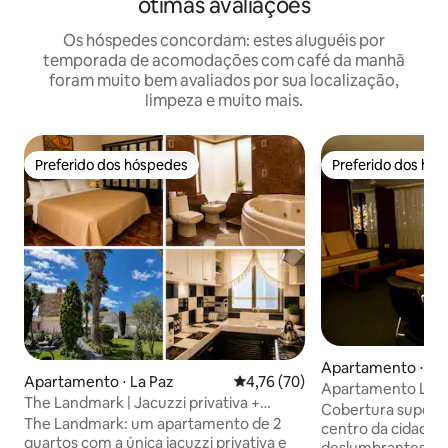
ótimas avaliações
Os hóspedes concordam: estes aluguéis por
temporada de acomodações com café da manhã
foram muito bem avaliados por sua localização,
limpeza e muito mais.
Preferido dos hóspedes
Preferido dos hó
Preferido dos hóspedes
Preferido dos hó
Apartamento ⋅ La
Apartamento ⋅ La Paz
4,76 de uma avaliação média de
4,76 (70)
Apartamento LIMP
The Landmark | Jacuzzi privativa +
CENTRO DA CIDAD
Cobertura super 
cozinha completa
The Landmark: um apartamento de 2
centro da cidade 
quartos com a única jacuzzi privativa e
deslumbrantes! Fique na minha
...
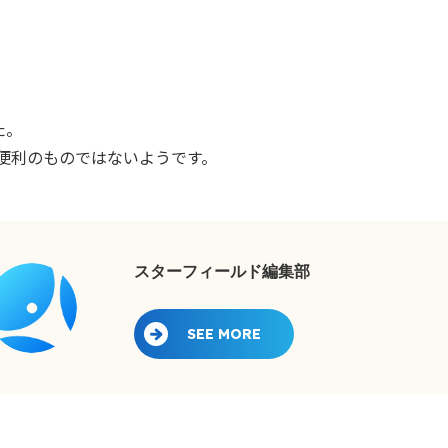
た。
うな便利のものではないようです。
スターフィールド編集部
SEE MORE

• [What to work on] In the data above, retype exactly and only the lines between the one holding "Apartamento ⋅ La Paz" and the one holding "deslumbrantes! Fique na minha", inclusive.

• [Written response]
Apartamento ⋅ La Paz
4,76 de uma avaliação média de
4,76 (70)
Apartamento LIMP
The Landmark | Jacuzzi privativa +
CENTRO DA CIDAD
Cobertura super 
cozinha completa
The Landmark: um apartamento de 2
centro da cidade 
quartos com a única jacuzzi privativa e
deslumbrantes! Fique na minha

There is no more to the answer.